*** Opening of DATA IN THIS EXERCISE ***
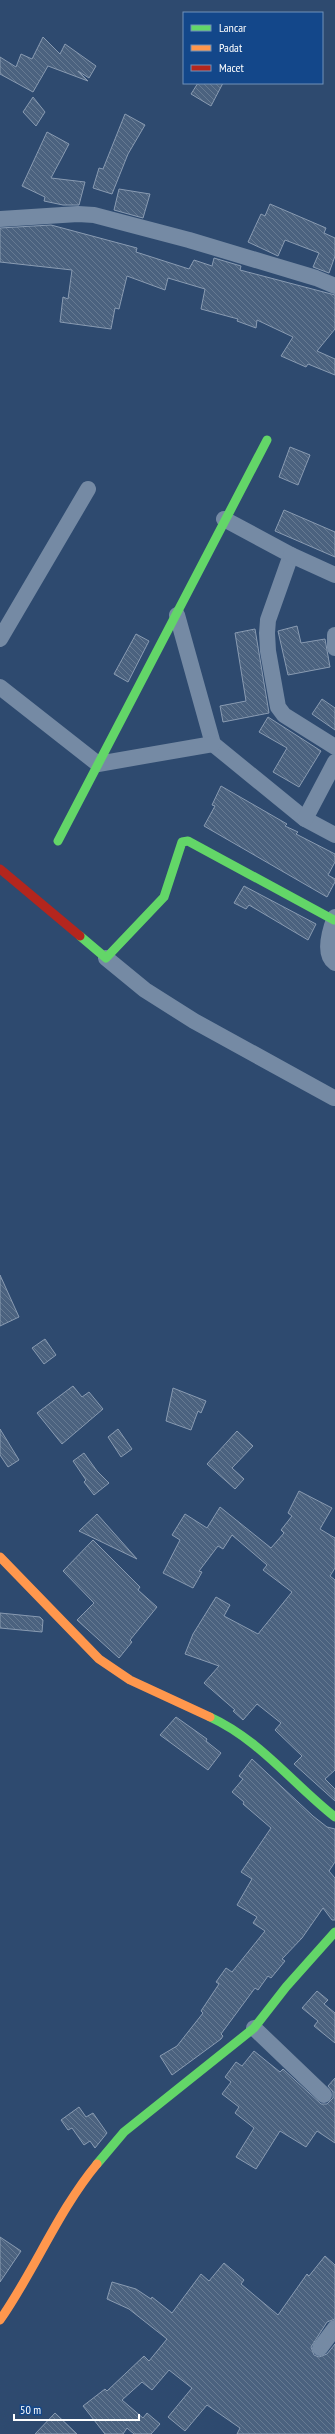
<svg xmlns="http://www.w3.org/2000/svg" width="335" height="2434" font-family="'PT Sans Narrow',sans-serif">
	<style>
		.building { fill: url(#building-back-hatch); stroke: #899bb2 }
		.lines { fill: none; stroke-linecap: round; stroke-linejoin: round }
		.street { stroke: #758aa4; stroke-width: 16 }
		.fast { stroke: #63d668; stroke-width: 9 }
		.slow { stroke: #ff974d; stroke-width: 9 }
		.jam { stroke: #b3261e; stroke-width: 9 }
	</style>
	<defs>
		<pattern id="building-back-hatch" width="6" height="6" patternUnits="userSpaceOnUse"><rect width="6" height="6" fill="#4b627f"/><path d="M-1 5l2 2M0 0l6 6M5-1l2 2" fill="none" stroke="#667a92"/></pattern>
	</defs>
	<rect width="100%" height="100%" fill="#2e4a6f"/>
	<g class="building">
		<path d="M 43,37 L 60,54 L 65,44 L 96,66 L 89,78 L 78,71 L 88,81 L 48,66 L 33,92 L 0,74 L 0,57 L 16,67 L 21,54 L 32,59 Z"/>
		<path d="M 198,83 L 223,83 L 211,106 L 191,94 Z"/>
		<path d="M 33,97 L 45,112 L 36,126 L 23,112 Z"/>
		<path d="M 125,114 L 145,125 L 128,154 L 112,194 L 93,188 L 99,168 L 103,169 Z"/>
		<path d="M 47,132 L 69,144 L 51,178 L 85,182 L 79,205 L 63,205 L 44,201 L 45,197 L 22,186 Z"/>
		<path d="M 119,189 L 150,194 L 143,218 L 114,210 Z"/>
		<path d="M 270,204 L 326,228 L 324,233 L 335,238 L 335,256 L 329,273 L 313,267 L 319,253 L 285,240 L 278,256 L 248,242 L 261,214 L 265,216 Z"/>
		<path d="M 51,225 L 137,248 L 136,252 L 189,269 L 194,260 L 212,266 L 214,258 L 241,266 L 240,270 L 335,295 L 335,329 L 317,351 L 335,359 L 335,375 L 308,364 L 306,367 L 281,356 L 293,337 L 257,320 L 256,328 L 237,321 L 238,319 L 201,309 L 205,289 L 168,278 L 165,290 L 127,276 L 119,309 L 115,308 L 111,329 L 60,322 L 63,297 L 68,299 L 72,270 L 0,262 L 0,228 Z"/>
		<path d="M 290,447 L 310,455 L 298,485 L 279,477 Z"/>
		<path d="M 284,510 L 335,532 L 335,557 L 275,531 Z"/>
		<path d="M 297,626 L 301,643 L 325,639 L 330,667 L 288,675 L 278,631 Z"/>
		<path d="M 255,629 L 269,713 L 223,722 L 220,706 L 246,701 L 235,633 Z"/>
		<path d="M 136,634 L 149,641 L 128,682 L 114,674 Z"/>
		<path d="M 322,699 L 335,708 L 335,730 L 312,714 Z"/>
		<path d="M 268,717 L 321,751 L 299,787 L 273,772 L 287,748 L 259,732 Z"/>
		<path d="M 221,786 L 287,824 L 285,826 L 298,832 L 296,834 L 335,854 L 335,862 L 328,875 L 335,879 L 335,882 L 327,897 L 204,826 L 215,806 L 212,805 Z"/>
		<path d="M 244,886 L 316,924 L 308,940 L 249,905 L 246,909 L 234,903 Z"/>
		<path d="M 0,1275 L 19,1317 L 0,1326 Z"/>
		<path d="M 45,1339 L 56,1355 L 44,1364 L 32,1348 Z"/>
		<path d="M 73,1386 L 82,1397 L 89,1392 L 103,1409 L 62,1444 L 37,1413 Z"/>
		<path d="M 173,1388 L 206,1401 L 201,1413 L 198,1411 L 191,1430 L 166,1421 Z"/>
		<path d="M 0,1429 L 19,1460 L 8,1467 L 0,1455 Z"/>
		<path d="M 118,1429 L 132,1449 L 121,1457 L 108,1437 Z"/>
		<path d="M 237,1431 L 253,1446 L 232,1468 L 244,1479 L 235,1489 L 207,1464 Z"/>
		<path d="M 84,1453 L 97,1471 L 109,1483 L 94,1495 L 84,1482 L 86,1480 L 73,1461 Z"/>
		<path d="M 299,1491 L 332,1508 L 320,1529 L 335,1538 L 335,1568 L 330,1576 L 335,1580 L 335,1770 L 325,1779 L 335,1789 L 335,1801 L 294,1764 L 302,1756 L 275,1730 L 281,1723 L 257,1704 L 243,1720 L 233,1711 L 235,1710 L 204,1683 L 219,1666 L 185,1654 L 193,1634 L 216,1597 L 230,1605 L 224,1616 L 258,1634 L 292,1592 L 263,1570 L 267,1565 L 232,1535 L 223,1549 L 218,1546 L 199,1571 L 202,1572 L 193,1588 L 163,1573 L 180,1540 L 172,1535 L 185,1514 L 207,1528 L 220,1507 L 271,1548 L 284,1533 L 281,1530 L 292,1516 L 288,1513 Z"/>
		<path d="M 97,1514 L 137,1559 L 79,1531 Z"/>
		<path d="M 93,1540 L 140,1587 L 138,1590 L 157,1607 L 130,1640 L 132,1642 L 119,1658 L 77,1620 L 94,1603 L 63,1571 Z"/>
		<path d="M 0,1613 L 40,1617 L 43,1620 L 42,1632 L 0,1628 Z"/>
		<path d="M 176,1717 L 207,1739 L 206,1741 L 221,1753 L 208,1770 L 160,1735 Z"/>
		<path d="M 252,1759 L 313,1816 L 327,1827 L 335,1829 L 335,1862 L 329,1871 L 335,1878 L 335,1920 L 332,1920 L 323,1908 L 302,1938 L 282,1959 L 285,1961 L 271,1978 L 268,1976 L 258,1990 L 255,1988 L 221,2034 L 223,2036 L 221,2039 L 172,2075 L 160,2056 L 177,2046 L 203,2013 L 201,2011 L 219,1984 L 216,1982 L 226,1968 L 232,1972 L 265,1931 L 253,1923 L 257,1917 L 237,1905 L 252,1879 L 241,1872 L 271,1828 L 243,1804 L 244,1802 L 232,1792 L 243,1779 L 239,1776 Z"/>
		<path d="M 317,1991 L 328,2000 L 324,2004 L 335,2013 L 335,2043 L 314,2026 L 318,2021 L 302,2008 Z"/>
		<path d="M 254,2051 L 280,2072 L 283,2069 L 321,2104 L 327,2104 L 333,2098 L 333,2092 L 328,2086 L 335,2078 L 335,2143 L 317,2131 L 306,2147 L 280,2131 L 256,2169 L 236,2157 L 254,2128 L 235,2113 L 239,2107 L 222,2094 L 231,2082 L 225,2077 L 236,2062 L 242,2066 Z"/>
		<path d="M 79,2107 L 86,2117 L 93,2113 L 107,2133 L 95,2148 L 90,2141 L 84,2145 L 72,2128 L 68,2130 L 61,2120 Z"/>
		<path d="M 0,2237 L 21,2251 L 0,2282 Z"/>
		<path d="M 325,2256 L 335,2265 L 335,2319 L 327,2322 L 311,2347 L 314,2355 L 319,2357 L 327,2354 L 335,2344 L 335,2434 L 237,2434 L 240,2428 L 207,2405 L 185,2431 L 168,2417 L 192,2388 L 169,2370 L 152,2390 L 142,2382 L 122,2400 L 143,2418 L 147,2413 L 160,2424 L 151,2434 L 134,2434 L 127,2428 L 123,2434 L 105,2434 L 83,2406 L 105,2389 L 107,2391 L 144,2356 L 149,2361 L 167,2339 L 129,2309 L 107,2299 L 112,2282 L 136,2289 L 151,2299 L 152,2297 L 172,2313 L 201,2274 L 209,2281 L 224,2263 L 244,2280 L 241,2284 L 278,2315 L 307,2274 L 309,2276 Z"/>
		<path d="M 55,2413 L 77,2434 L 35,2434 Z"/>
	</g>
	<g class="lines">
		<g class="street">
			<path d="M 0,219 L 78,214 L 94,215 L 189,240 L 316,278 L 335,286"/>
			<path d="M 224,519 L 291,555 L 268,620 L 267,633 L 268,651 L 278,707 L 284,715 L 335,747"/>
			<path d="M 291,555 L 335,575"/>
			<path d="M 177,615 L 213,744 L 305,819 L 335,835"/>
			<path d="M 335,635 L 335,648"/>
			<path d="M 0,639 L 88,489"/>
			<path d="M 0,687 L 98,764 L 213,744"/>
			<path d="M 305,819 L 335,762"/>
			<path d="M 335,917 C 330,930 322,954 335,963"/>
			<path d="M 106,958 L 145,990 L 194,1021 L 334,1098"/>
			<path d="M 254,2028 L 324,2095"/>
			<path d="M 320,2348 L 335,2328"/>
		</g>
		<g class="fast">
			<path d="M 58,841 L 267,440"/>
			<path d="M 80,936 L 106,958 L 164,897 L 182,842 L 188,841 L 334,920"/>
			<path d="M 210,1717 C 260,1740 293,1784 335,1817"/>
			<path d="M 97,2164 L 124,2132 L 254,2028 L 286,1987 L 335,1932"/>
		</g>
		<g class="slow">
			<path d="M 0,1557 L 99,1659 L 130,1680 L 210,1717"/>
			<path d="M 0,2320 C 35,2270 58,2211 97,2164"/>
		</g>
		<path class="jam" d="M 0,869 L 80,936"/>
	</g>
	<rect x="183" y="12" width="140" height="72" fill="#13478a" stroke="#7191b9"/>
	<rect x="191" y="25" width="20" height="6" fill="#63d668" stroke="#7191b9"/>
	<text x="219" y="32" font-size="12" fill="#ffffff">Lancar</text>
	<rect x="191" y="45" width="20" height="6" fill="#ff974d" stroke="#7191b9"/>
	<text x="219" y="52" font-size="12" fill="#ffffff">Padat</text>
	<rect x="191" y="65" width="20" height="6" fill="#b3261e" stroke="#7191b9"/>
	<text x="219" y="72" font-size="12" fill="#ffffff">Macet</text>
	<path d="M14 2414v6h125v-6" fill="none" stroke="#ffffff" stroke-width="2"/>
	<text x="20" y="2414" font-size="12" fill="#ffffff" stroke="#13478a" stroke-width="3" paint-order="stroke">50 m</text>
</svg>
*** Close of DATA IN THIS EXERCISE ***
*WORK REQUIRED:*
Throughout the data above, report every line that contains the string "lines".

*WRITTEN SOLUTION:*
		.lines { fill: none; stroke-linecap: round; stroke-linejoin: round }
	<g class="lines">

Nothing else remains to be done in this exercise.